The SEC's recent clawback action against Maynard Jenkins, the former CEO of auto supplier CSK Auto Corporation, has gotten more commentary than just about any other recent enforcement proceeding I can think of. The SEC is seeking reimbursement of $4 million in Jenkins' bonuses and profits from his stock sales during years when CSK's financial results were inflated by accounting fraud. What's getting all the attention? The SEC has not charged Jenkins individually with any wrongdoing. 

The SEC is seeking the clawback under Section 304(a) of the Sarbanes-Oxley Act of 2002, which allows recovery of incentive compensation following a financial restatement "as a result of misconduct." Section 304 doesn't specify that the misconduct be tied directly to the individual from whom the recovery is sought. However, the SEC, in its press release announcing the action, reported:

It is the first action seeking reimbursement under the SOX 'clawback' provision . . . from an individual who is not alleged to have otherwise violated the securities laws. . . . . 'Jenkins was captain of the ship and profited during the time that CSK was misleading investors about the company's financial health,' said Rosalind R. Tyson, Director of the SEC's Los Angeles Regional Office. 'The law requires Jenkins to return those proceeds to CSK.'

Much of the negative commentary accuses the SEC of overreaching, in a situation where it could not state an accounting fraud case directly against Jenkins. However, this case is an extreme one - Jenkins collected $4 million in bonuses and stock profits at a time when the company was committing massive accounting fraud.

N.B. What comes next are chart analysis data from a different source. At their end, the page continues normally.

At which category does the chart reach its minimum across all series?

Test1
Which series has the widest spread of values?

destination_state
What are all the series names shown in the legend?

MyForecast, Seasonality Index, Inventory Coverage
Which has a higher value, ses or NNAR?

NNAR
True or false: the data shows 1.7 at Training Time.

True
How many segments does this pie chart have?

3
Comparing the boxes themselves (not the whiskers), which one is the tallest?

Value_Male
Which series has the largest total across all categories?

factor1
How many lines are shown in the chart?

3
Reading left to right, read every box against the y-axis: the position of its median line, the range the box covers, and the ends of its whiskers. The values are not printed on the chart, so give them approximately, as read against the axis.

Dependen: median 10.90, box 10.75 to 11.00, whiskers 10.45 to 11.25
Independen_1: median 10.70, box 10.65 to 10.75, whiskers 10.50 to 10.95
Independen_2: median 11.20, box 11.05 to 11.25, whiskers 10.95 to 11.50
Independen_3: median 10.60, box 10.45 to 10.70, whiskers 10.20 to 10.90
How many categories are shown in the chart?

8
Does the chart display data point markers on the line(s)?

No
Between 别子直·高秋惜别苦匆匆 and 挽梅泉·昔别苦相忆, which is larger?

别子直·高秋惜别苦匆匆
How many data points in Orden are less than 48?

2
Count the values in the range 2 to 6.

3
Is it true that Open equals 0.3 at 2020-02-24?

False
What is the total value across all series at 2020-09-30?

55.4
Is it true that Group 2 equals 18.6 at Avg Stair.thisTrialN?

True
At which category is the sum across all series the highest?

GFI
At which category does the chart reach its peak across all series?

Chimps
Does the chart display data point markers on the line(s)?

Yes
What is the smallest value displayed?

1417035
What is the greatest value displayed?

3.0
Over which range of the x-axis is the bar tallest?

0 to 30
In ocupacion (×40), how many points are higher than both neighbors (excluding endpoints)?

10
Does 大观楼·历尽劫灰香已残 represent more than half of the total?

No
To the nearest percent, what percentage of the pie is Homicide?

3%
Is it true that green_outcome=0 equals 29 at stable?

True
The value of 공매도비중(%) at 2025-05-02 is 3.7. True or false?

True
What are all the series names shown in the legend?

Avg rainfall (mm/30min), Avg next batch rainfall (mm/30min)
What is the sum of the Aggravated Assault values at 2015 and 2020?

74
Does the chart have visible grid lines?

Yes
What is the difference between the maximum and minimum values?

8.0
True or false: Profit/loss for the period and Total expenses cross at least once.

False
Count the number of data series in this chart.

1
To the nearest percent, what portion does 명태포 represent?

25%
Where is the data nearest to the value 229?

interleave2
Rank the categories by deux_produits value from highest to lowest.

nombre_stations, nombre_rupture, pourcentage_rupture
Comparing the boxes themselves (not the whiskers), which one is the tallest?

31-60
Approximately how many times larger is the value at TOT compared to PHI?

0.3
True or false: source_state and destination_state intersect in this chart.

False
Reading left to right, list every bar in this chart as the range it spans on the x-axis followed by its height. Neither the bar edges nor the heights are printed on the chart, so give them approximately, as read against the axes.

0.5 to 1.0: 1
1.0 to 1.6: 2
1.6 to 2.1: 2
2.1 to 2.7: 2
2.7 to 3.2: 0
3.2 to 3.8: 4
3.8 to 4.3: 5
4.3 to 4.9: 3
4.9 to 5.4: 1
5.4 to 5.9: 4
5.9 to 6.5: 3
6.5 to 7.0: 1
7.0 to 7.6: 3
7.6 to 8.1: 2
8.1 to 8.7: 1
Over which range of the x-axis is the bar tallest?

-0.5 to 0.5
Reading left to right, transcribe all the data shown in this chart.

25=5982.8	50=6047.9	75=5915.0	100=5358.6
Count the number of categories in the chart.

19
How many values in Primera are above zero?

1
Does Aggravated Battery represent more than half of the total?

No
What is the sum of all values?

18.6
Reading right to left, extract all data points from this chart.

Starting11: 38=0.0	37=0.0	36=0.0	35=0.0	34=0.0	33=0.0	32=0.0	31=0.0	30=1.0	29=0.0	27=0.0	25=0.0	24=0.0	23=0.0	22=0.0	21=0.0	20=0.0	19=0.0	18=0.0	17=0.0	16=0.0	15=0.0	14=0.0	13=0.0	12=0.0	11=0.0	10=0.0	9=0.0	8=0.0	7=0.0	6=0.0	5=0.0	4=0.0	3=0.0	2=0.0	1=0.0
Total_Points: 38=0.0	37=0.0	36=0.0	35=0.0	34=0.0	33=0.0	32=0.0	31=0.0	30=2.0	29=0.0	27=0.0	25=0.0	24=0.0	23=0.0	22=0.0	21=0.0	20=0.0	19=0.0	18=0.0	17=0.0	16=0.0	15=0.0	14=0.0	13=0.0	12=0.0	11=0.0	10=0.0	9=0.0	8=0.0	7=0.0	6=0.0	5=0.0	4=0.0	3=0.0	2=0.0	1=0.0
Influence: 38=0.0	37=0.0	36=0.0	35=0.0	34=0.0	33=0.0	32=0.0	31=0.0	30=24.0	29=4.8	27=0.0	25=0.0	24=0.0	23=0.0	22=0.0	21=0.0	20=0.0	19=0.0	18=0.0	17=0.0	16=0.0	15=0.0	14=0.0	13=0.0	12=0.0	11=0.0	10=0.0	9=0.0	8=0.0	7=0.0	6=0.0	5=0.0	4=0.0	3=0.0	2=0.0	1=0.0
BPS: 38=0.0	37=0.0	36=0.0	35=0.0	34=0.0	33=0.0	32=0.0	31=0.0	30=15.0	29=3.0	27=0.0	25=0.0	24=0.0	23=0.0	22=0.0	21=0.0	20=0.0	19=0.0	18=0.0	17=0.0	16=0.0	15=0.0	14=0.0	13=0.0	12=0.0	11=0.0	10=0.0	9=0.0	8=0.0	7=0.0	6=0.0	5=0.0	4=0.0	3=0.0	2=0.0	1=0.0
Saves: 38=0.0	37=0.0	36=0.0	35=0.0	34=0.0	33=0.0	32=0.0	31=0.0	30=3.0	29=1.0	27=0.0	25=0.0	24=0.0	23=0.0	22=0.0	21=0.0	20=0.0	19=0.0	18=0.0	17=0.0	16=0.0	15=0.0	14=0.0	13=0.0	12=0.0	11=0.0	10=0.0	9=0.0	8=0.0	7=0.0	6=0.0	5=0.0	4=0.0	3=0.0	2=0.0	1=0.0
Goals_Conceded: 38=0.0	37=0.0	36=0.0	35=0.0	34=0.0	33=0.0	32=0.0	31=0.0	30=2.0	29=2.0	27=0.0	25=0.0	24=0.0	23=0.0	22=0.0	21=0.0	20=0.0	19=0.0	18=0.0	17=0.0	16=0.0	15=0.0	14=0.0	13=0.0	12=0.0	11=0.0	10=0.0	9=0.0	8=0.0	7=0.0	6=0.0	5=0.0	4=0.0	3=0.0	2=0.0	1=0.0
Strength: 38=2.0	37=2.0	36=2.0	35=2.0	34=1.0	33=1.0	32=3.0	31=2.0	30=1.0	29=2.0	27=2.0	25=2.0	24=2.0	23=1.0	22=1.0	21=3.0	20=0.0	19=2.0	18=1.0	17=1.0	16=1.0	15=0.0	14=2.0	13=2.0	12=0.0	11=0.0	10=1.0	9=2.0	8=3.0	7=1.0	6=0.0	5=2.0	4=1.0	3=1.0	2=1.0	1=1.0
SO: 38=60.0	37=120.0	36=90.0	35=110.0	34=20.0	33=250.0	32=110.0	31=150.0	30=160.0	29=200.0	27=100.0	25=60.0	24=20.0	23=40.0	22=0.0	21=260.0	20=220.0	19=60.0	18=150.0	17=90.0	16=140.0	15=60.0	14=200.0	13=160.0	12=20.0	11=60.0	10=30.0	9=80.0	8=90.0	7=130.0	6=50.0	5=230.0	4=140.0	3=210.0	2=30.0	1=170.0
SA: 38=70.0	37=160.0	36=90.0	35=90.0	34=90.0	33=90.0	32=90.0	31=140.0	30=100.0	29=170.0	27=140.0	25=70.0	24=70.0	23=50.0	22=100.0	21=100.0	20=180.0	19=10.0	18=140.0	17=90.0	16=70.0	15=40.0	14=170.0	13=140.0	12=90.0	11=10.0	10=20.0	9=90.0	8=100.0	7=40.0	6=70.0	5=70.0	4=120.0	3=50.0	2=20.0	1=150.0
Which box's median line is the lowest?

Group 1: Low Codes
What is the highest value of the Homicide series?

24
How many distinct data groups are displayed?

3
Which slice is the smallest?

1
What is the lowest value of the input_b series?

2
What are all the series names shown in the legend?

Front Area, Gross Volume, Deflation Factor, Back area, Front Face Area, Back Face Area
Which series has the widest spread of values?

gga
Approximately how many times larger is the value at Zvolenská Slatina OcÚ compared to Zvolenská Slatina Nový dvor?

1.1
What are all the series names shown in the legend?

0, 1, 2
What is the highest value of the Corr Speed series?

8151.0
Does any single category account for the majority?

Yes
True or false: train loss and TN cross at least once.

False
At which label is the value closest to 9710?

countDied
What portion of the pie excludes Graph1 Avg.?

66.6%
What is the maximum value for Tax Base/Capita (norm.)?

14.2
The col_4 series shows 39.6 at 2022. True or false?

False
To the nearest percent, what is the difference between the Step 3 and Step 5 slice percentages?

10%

The COO, CFO, controller and another responsible officer were all indicted, and the latter two individuals have already pled guilty. Even if the SEC couldn't make a direct case against Jenkins for the fraud, this is the perfect test case for the extension of a Section 304 clawback beyond the responsible individuals to the "captain of the ship".

Regardless of the result in the case, the SEC has sent another signal that it is "loaded for bear" - as we reported in this post, the agency has a beefed-up enforcement staff and new energy. Regardless of the result in the Jenkins "no fault clawback" case, the SEC will be putting more heat on executives in the coming months.